Data Structures (Part I): Linear and Binary Searches
Lately, I have been thinking on how to understand data structures and their need on a more abstract and deeper level. I have come to the following observations.
Finding the solution of a problem has two facets: i) how is the initial data given (sorted, unsorted, multidimensional arrays, its size, rules of manipulation, etc.) and ii) what is the most efficient data structure to store and explore it (arrays, sets, hash maps, stacks, linked lists, dictionaries, trees, tries, heap, queues, graphs, etc.).
How do the different properties of the first facet affect the search? Which of the properties affect the most? And what gets majorly affected?
We start by answering the last question. The time and memory complexity of an algorithm are the two main features that can get affected by our choices. We will come back to this point later.
In general, the computer capacity is what first of all sets the limits of what one is able to do. By limits we should understand the size of the data which can be safely handled without getting into troubles. Imagine we had hardware capable of infinite calculations per seconds. We would not even notice the difference between an inefficient and efficient algorithm if their temporal difference was not meaningful.

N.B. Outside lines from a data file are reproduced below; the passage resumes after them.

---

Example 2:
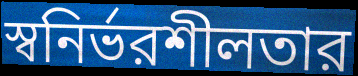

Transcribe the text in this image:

স্বনির্ভরশীলতার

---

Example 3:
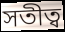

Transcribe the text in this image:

সতীত্ব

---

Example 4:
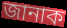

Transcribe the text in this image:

জানাক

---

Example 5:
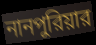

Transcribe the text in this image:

নানপুরিয়ার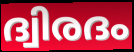
ദ്വിരദം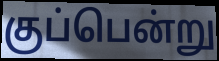
குப்பென்றுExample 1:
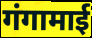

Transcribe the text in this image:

गंगामाई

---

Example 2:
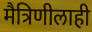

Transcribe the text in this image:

मैत्रिणीलाही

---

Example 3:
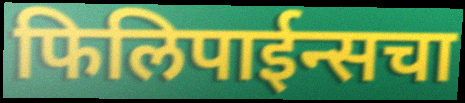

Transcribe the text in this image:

फिलिपाईन्सचा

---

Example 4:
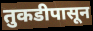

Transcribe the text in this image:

तुकडीपासून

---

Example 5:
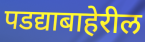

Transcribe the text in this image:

पडद्याबाहेरील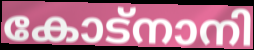
കോട്നാനി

As we do have finite computer capabilities, the field of data structures and efficient algorithms is relevant to our present needs. Even more if we are required to actually deal with big data sets.
One dimensional data
Let us consider the most simple scenario: a one dimensional array of elements. In general, the objective can be described by two actions: locating an element and doing an action with it (removing it, replacing it, inserting another element next to it, returning it, etc.).

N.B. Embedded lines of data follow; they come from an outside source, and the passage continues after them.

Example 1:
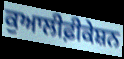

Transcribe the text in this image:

ਕੁਆਲੀਫ਼ੀਕੇਸ਼ਨ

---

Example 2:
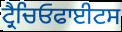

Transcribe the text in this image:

ਟ੍ਰੈਚਿਓਫਾਈਟਸ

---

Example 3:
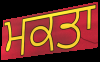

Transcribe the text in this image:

This array of elements can have different characteristics:
- Data type (integer, float, strings, bits, ...).
- Sorted or unsorted (whenever this applies to the data type).
- With extra inputs that must be identified and eliminated before actually exploring the elements of interest.

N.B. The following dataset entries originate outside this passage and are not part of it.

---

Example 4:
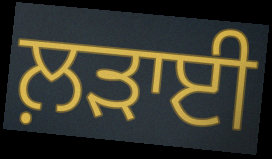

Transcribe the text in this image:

ਲ਼ੜਾਈ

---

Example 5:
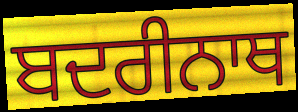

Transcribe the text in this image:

ਬਦਰੀਨਾਥ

- Elements with certain multiplicity (e.g. duplicated elements).
- Its size (from hundreds to billions or trillions of elements).
Locating an element
If the elements are unsorted. The worst case scenario would always require visiting all the array elements, O(N) where N is the length of the array.
On the other hand, for a sorted array, things are different. The slowest scenario is now given by the way we search. A linear search would still require visiting N elements.
def linear_search(target: int, nums: list()) -> bool:
for n in nums:
if n == target:
return True
return False
Other searches can reduce the amount of visited elements. One of such searches is Binary Search. It works by repeatedly dividing the search interval in half, and asking in which side could the target value be, until it is found or the search interval is empty. Binary search is a very efficient algorithm, with a time complexity of O(log2 N) where N is the size of the array. Let us compare it with a linear search. For a one billion (10**9) elements array, a binary search would only take around 27 steps!!! While a linear search would have taken 10**9!!! An extraordinary difference between the two.
def binary_search(target: int, nums: list()) -> bool:
l,r = 0, len(nums)-1
while l <= r:
mid = (r+l)//2
if nums[mid] == target:
return True
elif nums[mid] < target:
l = mid + 1
else:
r = mid - 1
return False
The above code exemplifies a binary search. We would have to modify it for large arrays to a difference of the two pointers:
mid = (r-l)//2 + (r-l)%2
With an additional increase or decrease depending on which half one should move in. An easy way to understand why the time complexity is O(log2 N) is to realize it takes log2 N operations to bring N, by repeatedly dividing it by two, to an O(1) number.